Pour un directeur parlementaire du budget
La CAQ relance l’idée du Parti québécois qui, lui, n’est plus convaincu
Le directeur parlementaire du budget fournirait aux élus le portrait exact des finances publiques avant une campagne électorale, a fait valoir François Legault. Un parti qui en remplace un autre au pouvoir cesserait d’user de « la vieille technique » qui est de dire : « On a découvert une situation qui est pire que prévu et, par conséquent, on ne pourra pas tenir nos promesses », croit le chef caquiste. « Je pense que les Québécois sont tannés de ce petit jeu. »
Il a cité l’exemple de Raymond Bachand qui, avant de quitter ses fonctions de ministre des Finances, avait déclaré que le dépassement des dépenses auquel faisait face le gouvernement était de 800 millions ; quelques semaines plus tard, le nouveau ministre des Finances et de l’Économie, Nicolas Marceau, l’établissait plutôt à 1,6 milliard.
Le ministre des Institutions démocratiques et de la Participation citoyenne, Bernard Drainville, trouve aujourd’hui que la création de ce nouveau poste n’est plus une bonne idée. Or c’est une proposition que faisait le PQ en février dernier. Elle ne fut toutefois pas reprise dans sa plateforme électorale. « Pourquoi créer une nouvelle structure ? », s’est-il demandé, en se disant préoccupé par ses coûts. Le PQ s’est toutefois engagé à étendre le mandat du Vérificateur général du Québec à toutes les sociétés d’État. M. Drainville a vaguement évoqué la possibilité que le VG assume les fonctions dévolues à un directeur parlementaire du budget.

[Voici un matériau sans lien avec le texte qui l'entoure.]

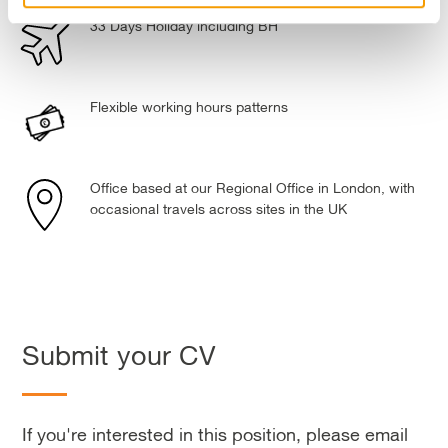
33 Days Holiday including BH
Flexible working hours patterns
Office based at our Regional Office in London, with
occasional travels across sites in the UK
Submit your CV
If you're interested in this position, please email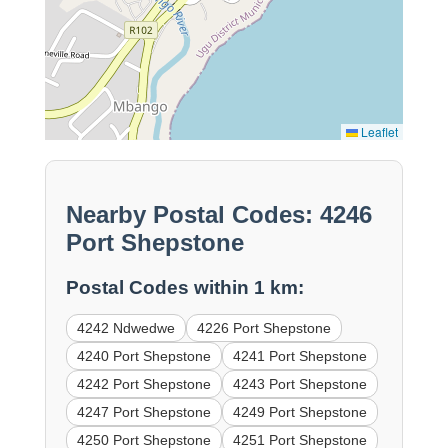
Leaflet
Nearby Postal Codes: 4246
Port Shepstone
Postal Codes within 1 km:
4242 Ndwedwe
4226 Port Shepstone
4240 Port Shepstone
4241 Port Shepstone
4242 Port Shepstone
4243 Port Shepstone
4247 Port Shepstone
4249 Port Shepstone
4250 Port Shepstone
4251 Port Shepstone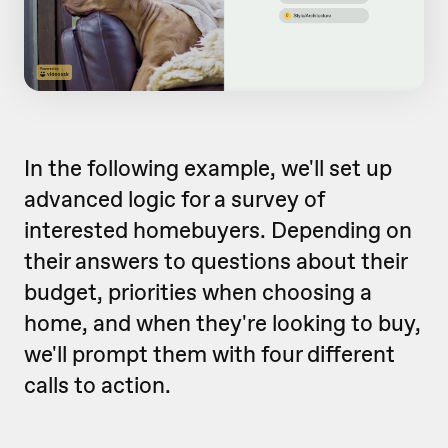
In the following example, we'll set up
advanced logic for a survey of
interested homebuyers. Depending on
their answers to questions about their
budget, priorities when choosing a
home, and when they're looking to buy,
we'll prompt them with four different
calls to action.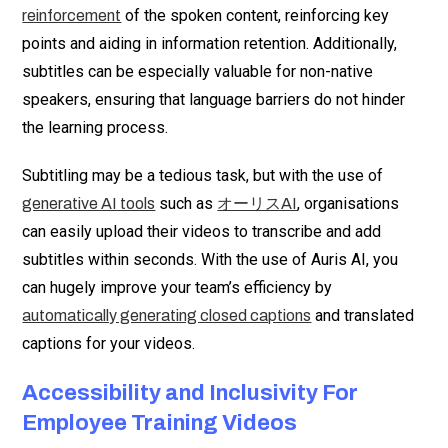
of the spoken content, reinforcing key
reinforcement
points and aiding in information retention. Additionally,
subtitles can be especially valuable for non-native
speakers, ensuring that language barriers do not hinder
the learning process.
Subtitling may be a tedious task, but with the use of
such as
, organisations
generative AI tools
オーリスAI
can easily upload their videos to transcribe and add
subtitles within seconds. With the use of Auris AI, you
can hugely improve your team’s efficiency by
and translated
automatically generating closed captions
captions for your videos.
Accessibility and Inclusivity For
Employee Training Videos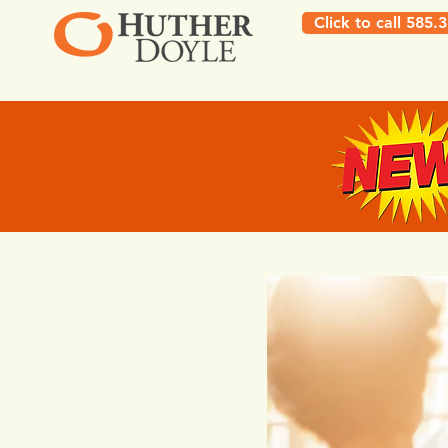
Click to call 585.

Après avoir lundi promis de présenter un projet de loi pour imposer un plafond de 4 millions de dollars aux dépenses engagées dans les campagnes électorales de chacun des partis, François Legault a donc continué, avec la création de ce nouveau poste, d’effeuiller des éléments du projet de loi 1 sur l’intégrité de la vie publique que la CAQ promettait en campagne électorale de déposer si elle formait le gouvernement. Le chef caquiste n’a pas écarté la possibilité que son parti présente à la pièce d’autres éléments de ce projet de loi 1 au cours de la session.
Le directeur parlementaire du budget pourrait aussi, à la demande des députés, évaluer le coût de mesures annoncées par le gouvernement, comme le gel des droits de scolarité et le manque à gagner qu’il représente pour les universités, ou encore les conséquences de la fermeture de Gentilly-2 sur les finances publiques.
Après avoir fièrement précisé qu’il était comptable, tout comme Christian Dubé, le porte-parole de la CAQ en matière de finances et d’économie qui l’accompagnait, François Legault s’est emmêlé dans ses chiffres quand il fut question du coût lié à la création du poste de directeur parlementaire du budget. « À Ottawa, ça coûte 2 milliards », a-t-il dit, pour ensuite dire 2 millions en constatant la surprise des journalistes. Et de 500 à 600 millions à Québec, a-t-il poursuivi, pour ensuite ramener cette somme à 500 000 $. « J’ai trois zéros de trop aujourd’hui », a reconnu François Legault.